Rosenberg: Fani Willis ought to remove herself from Trump case

 February 16, 2024

Chuck Rosenberg - a legal analyst for MSNBC - says that Fulton County District Attorney Fani Willis ought "to consider removing herself from" the criminal case that she has brought against former President Donald Trump. 

Rosenberg said as much during an MSNBC appearance that he made on Thursday.

This comes as Willis is facing allegations of having an improper relationship with Nathan Wade - the man whom she chose to prosecute Trump. It is further alleged that Willis awarded Wade a lucrative contract and that Wade used some of the funds to take Willis on various trips and vacations.

Rosenberg, during his MSNBC appearance, reacted to the testimony that was provided during a recent Georgia hearing on the matter. This included testimony from Willis herself.

"There is conflicting testimony"

Mediaite reports, "Earlier Thursday, former 'good friend' of Willis, Robin Yeartie, contradicted Willis’ claim about when her affair with Wade began."

The outlet adds, "Under oath, Yeartie testified that she had 'no doubt' the relationship began in 2019, not in 2021, after Wade was hired to work on the Trump case."

This is where Rosenberg picked up during his MSNBC appearance.

"There is conflicting testimony. A woman named Robin Yeartie testified earlier this morning that she had been close friends with Willis and that she knew, saw, and observed that Ms. Willis and Mr. Wade had a romantic relationship. She described seeing sort of the things you might see when two people are dating. You know, affection," he said.

He added, "Contrast that with what Mr. Wade just said on the stand, which was that they did have a romantic relationship, but it did not start as early as Ms. Yerdy said it started. It started, to your point, after he was hired by the district attorney on a contractual basis to work on this case. So, what is it that mean? You have two different stories."

"This is not going well"

Rosenberg went on to say that things are "not going well for the state." He said that while it is still possible that things "could turn out okay," it is also possible that things "might turn out worse."

Rosenberg then highlighted the special duties of a prosecutor, such as Willis.

From a 1935 U.S. Supreme Court case, Rosenberg read:

The prosecutor is the representative not of an ordinary party to a controversy but of a sovereignty whose obligation is to govern impartially and that that obligation is as compelling as its obligation to govern as all and whose interests, therefore, is not that it shall win a case but that justice shall be done.
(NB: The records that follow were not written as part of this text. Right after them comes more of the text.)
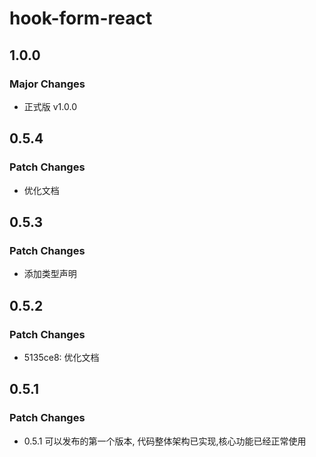 # hook-form-react

## 1.0.0

### Major Changes

- 正式版 v1.0.0

## 0.5.4

### Patch Changes

- 优化文档

## 0.5.3

### Patch Changes

- 添加类型声明

## 0.5.2

### Patch Changes

- 5135ce8: 优化文档

## 0.5.1

### Patch Changes

- 0.5.1 可以发布的第一个版本, 代码整体架构已实现,核心功能已经正常使用
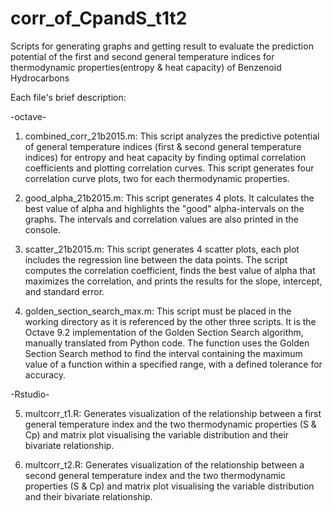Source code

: # corr_of_CpandS_t1t2
Scripts for generating graphs and getting result to evaluate the prediction potential of the first and second general temperature indices for thermodynamic properties(entropy & heat capacity) of Benzenoid Hydrocarbons

Each file's brief description:

-octave-
1) combined_corr_21b2015.m: This script analyzes the predictive potential of general temperature indices (first & second general temperature indices) for entropy and heat capacity by finding optimal correlation coefficients and plotting correlation curves. This script generates four correlation curve plots, two for each thermodynamic properties.

2) good_alpha_21b2015.m: This script generates 4 plots. It calculates the best value of alpha and highlights the "good" alpha-intervals on the graphs. The intervals and correlation values are also printed in the console.

3) scatter_21b2015.m: This script generates 4 scatter plots, each plot includes the regression line between the data points. The script computes the correlation coefficient, finds the best value of alpha that maximizes the correlation, and prints the results for the slope, intercept, and standard error.

4) golden_section_search_max.m: This script must be placed in the working directory as it is referenced by the other three scripts. It is the Octave 9.2 implementation of the Golden Section Search algorithm, manually translated from Python code. The function uses the Golden Section Search method to find the interval containing the maximum value of a function within a specified range, with a defined tolerance for accuracy.

-Rstudio-

5) multcorr_t1.R: Generates visualization of the relationship between a first general temperature index and the two thermodynamic properties (S & Cp) and matrix plot visualising the variable distribution and their bivariate relationship.

7) multcorr_t2.R: Generates visualization of the relationship between a second general temperature index and the two thermodynamic properties (S & Cp) and matrix plot visualising the variable distribution and their bivariate relationship.
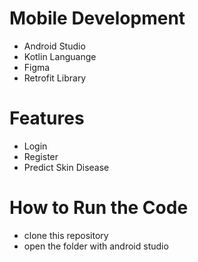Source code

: # Mobile Development
- Android Studio
- Kotlin Languange
- Figma
- Retrofit Library

# Features
- Login
- Register
- Predict Skin Disease


# How to Run the Code
- clone this repository
- open the folder with android studio
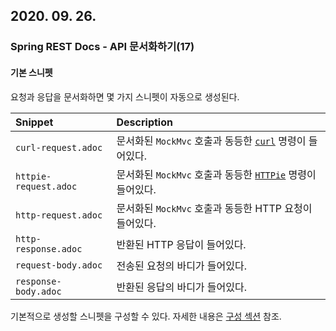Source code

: ## 2020. 09. 26.

### Spring REST Docs - API 문서화하기(17)

#### 기본 스니펫

요청과 응답을 문서화하면 몇 가지 스니펫이 자동으로 생성된다.

| Snippet               | Description                                                  |
| :-------------------- | :----------------------------------------------------------- |
| `curl-request.adoc`   | 문서화된 `MockMvc` 호출과 동등한 [`curl`](https://curl.haxx.se/) 명령이 들어있다. |
| `httpie-request.adoc` | 문서화된 `MockMvc` 호출과 동등한 [`HTTPie`](https://httpie.org/) 명령이 들어있다. |
| `http-request.adoc`   | 문서화된 `MockMvc` 호출과 동등한 HTTP 요청이 들어있다.       |
| `http-response.adoc`  | 반환된 HTTP 응답이 들어있다.                                 |
| `request-body.adoc`   | 전송된 요청의 바디가 들어있다.                               |
| `response-body.adoc`  | 반환된 응답의 바디가 들어있다.                               |

기본적으로 생성할 스니펫을 구성할 수 있다. 자세한 내용은 [구성 섹션][section-configuration] 참조.



[section-configuration]: https://docs.spring.io/spring-restdocs/docs/2.0.4.RELEASE/reference/html5/#configuration

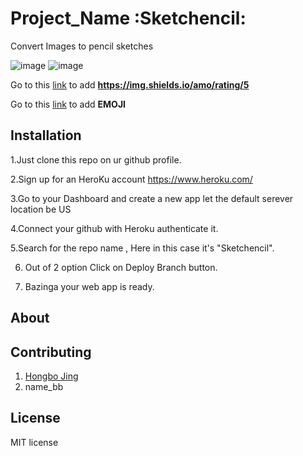 # Project_Name :Sketchencil:

Convert Images to pencil sketches

![image](https://img.shields.io/badge/version-1.0.0-yellowgreen.svg)
![image](https://img.shields.io/badge/license-MIT-brightgreen.svg)

Go to this [link](http://shields.io/) to add **https://img.shields.io/amo/rating/5**

Go to this [link](http://www.emoji-cheat-sheet.com/) to add **EMOJI**
## Installation
1.Just clone this repo on ur github profile.

2.Sign up for an HeroKu account https://www.heroku.com/

3.Go to your Dashboard and create a new app let the default serever location be US

4.Connect your github with Heroku authenticate it.

5.Search for the repo name , Here in this case it's "Sketchencil".

6. Out of 2 option Click on Deploy Branch button.

7. Bazinga your web app is ready.

## About

## Contributing
1. [Hongbo Jing](https://github.com/hongbojing)
2. name_bb

## License
MIT license
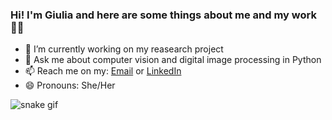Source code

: ### Hi! I'm Giulia and here are some things about me and my work 🕺🏼
- 🔭 I’m currently working on my reasearch project
- 💬 Ask me about computer vision and digital image processing in Python
- 📫 Reach me on my: [Email](19deoligi@gmail.com) or [LinkedIn](https://www.linkedin.com/in/giuliamoscoso)
- 😄 Pronouns: She/Her

![snake gif](https://github.com/giuliamoscoso/giuliamoscoso/blob/output/github-contribution-grid-snake.gif)

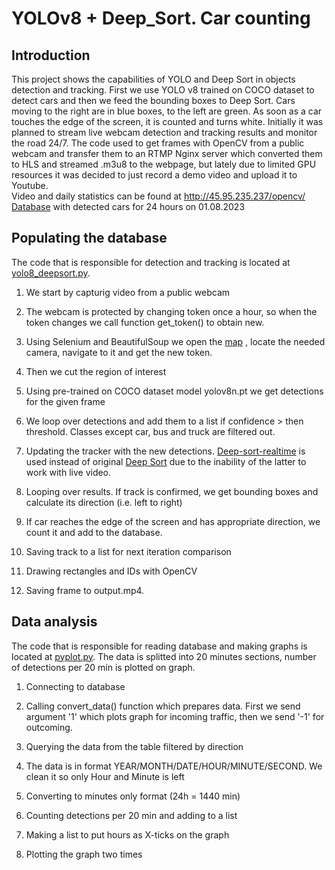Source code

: # YOLOv8 + Deep_Sort. Car counting

## Introduction

This project shows the capabilities of YOLO and Deep Sort in objects detection and tracking. First we use YOLO v8 trained on COCO dataset to detect cars and then we feed the bounding boxes to Deep Sort. Cars moving to the right are in blue boxes, to the left are green. As soon as a car touches the edge of the screen, it is counted and turns white.
Initially it was planned to stream live webcam detection and tracking results and monitor the road 24/7. The code used to get frames with OpenCV from a public webcam and transfer them to an RTMP Nginx server which converted them to HLS and streamed .m3u8 to the webpage, but lately due to limited GPU resources it was decided to just record a demo video and upload it to Youtube. <br>
Video and daily statistics can be found at http://45.95.235.237/opencv/ <br>
[Database](https://drive.google.com/file/d/1Om3JEaujGWtjjkklC_m1_FfU4RIFu6Py/view?usp=sharing) with detected cars for 24 hours on 01.08.2023


## Populating the database

The code that is responsible for detection and tracking is located at [yolo8_deepsort.py](https://github.com/evgen422/mysite/blob/main/opencv/yolo8_deepsort.py).

1) We start by capturig video from a public webcam

2) The webcam is protected by changing token once a hour, so when the token changes we call function get_token() to obtain new.

3) Using Selenium and BeautifulSoup we open the [map](http://maps.ufanet.ru/ufa#) , locate the needed camera, navigate to it and get the new token.

4) Then we cut the region of interest

5) Using pre-trained on COCO dataset model yolov8n.pt we get detections for the given frame

6) We loop over detections and add them to a list if confidence > then threshold. Classes except car, bus and truck are filtered out.

7) Updating the tracker with the new detections. [Deep-sort-realtime](https://pypi.org/project/deep-sort-realtime/) is used instead of original [Deep Sort](https://github.com/nwojke/deep_sort) due to the inability of the latter to work with live video. 

8) Looping over results. If track is confirmed, we get bounding boxes and calculate its direction (i.e. left to right)

9) If car reaches the edge of the screen and has appropriate direction, we count it and add to the database.

10) Saving track to a list for next iteration comparison

11) Drawing rectangles and IDs with OpenCV

12) Saving frame to output.mp4.

## Data analysis

The code that is responsible for reading database and making graphs is located at [pyplot.py](https://github.com/evgen422/mysite/blob/main/opencv/pyplot.py).
The data is splitted into 20 minutes sections, number of detections per 20 min is plotted on graph.

1) Connecting to database

2) Calling convert_data() function which prepares data. First we send argument '1' which plots graph for incoming traffic, then we send '-1' for outcoming.

3) Querying the data from the table filtered by direction

4) The data is in format YEAR/MONTH/DATE/HOUR/MINUTE/SECOND. We clean it so only Hour and Minute is left

5) Converting to minutes only format (24h = 1440 min)

6) Counting detections per 20 min and adding to a list

7) Making a list to put hours as X-ticks on the graph

8) Plotting the graph two times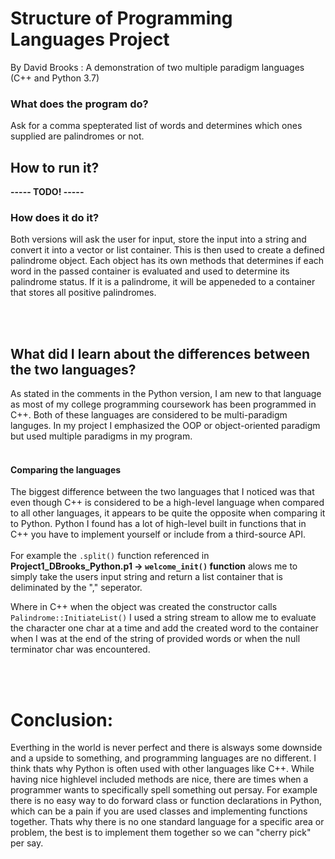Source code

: # Structure of Programming Languages Project
By David Brooks : A demonstration of two multiple paradigm languages (C++ and Python 3.7)

   ### What does the program do?
   Ask for a comma spepterated list of words and determines which ones supplied are palindromes or not. 
   
   
   ## How to run it?
   **----- TODO! -----**
   
   ### How does it do it?
   Both versions will ask the user for input, store the input into a string and convert it into a vector or list container. This is then used to create a defined palindrome object. Each object has its own methods that determines if each word in the passed container is evaluated and used to determine its palindrome status. If it is a palindrome, it will be appeneded to a container that stores all positive palindromes. 
   
   <br></br>
   
   ## What did I learn about the differences between the two languages?
   As stated in the comments in the Python version, I am new to that language as most of my college programming coursework has been programmed in C++. Both of these languages are considered to be multi-paradigm languges. In my project I emphasized the OOP or object-oriented paradigm but used multiple paradigms in my program.<br></br>


#### Comparing the languages
The biggest difference between the two languages that I noticed was that even though C++ is considered to be a high-level language when compared to all other languages, it appears to be quite the opposite when comparing it to Python. Python I found has a lot of high-level built in functions that in C++ you have to implement yourself or include from a third-source API. 
<br></br>
For example the `.split()` function referenced in **Project1_DBrooks_Python.p1 -> `welcome_init()` function** alows me to simply take the users input string and return a list container that is deliminated by the "," seperator. 

Where in C++ when the object was created the constructor calls `Palindrome::InitiateList()` I used a string stream to allow me to evaluate the character one char at a time and add the created word to the container when I was at the end of the string of provided words or when the null terminator char was encountered.

<br></br>

# Conclusion:
Everthing in the world is never perfect and there is alsways some downside and a upside to something, and programming languages are no different. I think thats why Python is often used with other languages like C++. While having nice highlevel included methods are nice, there are times when a programmer wants to specifically spell something out persay. For example there is no easy way to do forward class or function declarations in Python, which can be a pain if you are used classes and implementing functions together. Thats why there is no one standard language for a specific area or problem, the best is to implement them together so we can "cherry pick" per say.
Accordingly, Rosenberg argued that Willis ought "to consider removing herself" from the Trump case.

He concluded:

Prosecutors have a higher obligation. It’s not personal. It’s not egotistical, it’s not about you, it’s about the office and the pursuit of justice. To your point, it might be appropriate for Ms. Willis to consider removing herself from this case now and turn the reins over to a senior official in the district attorney’s office and have him or her handle it. It’s getting ugly, it’s getting messy, and my guess is it is not going to get better.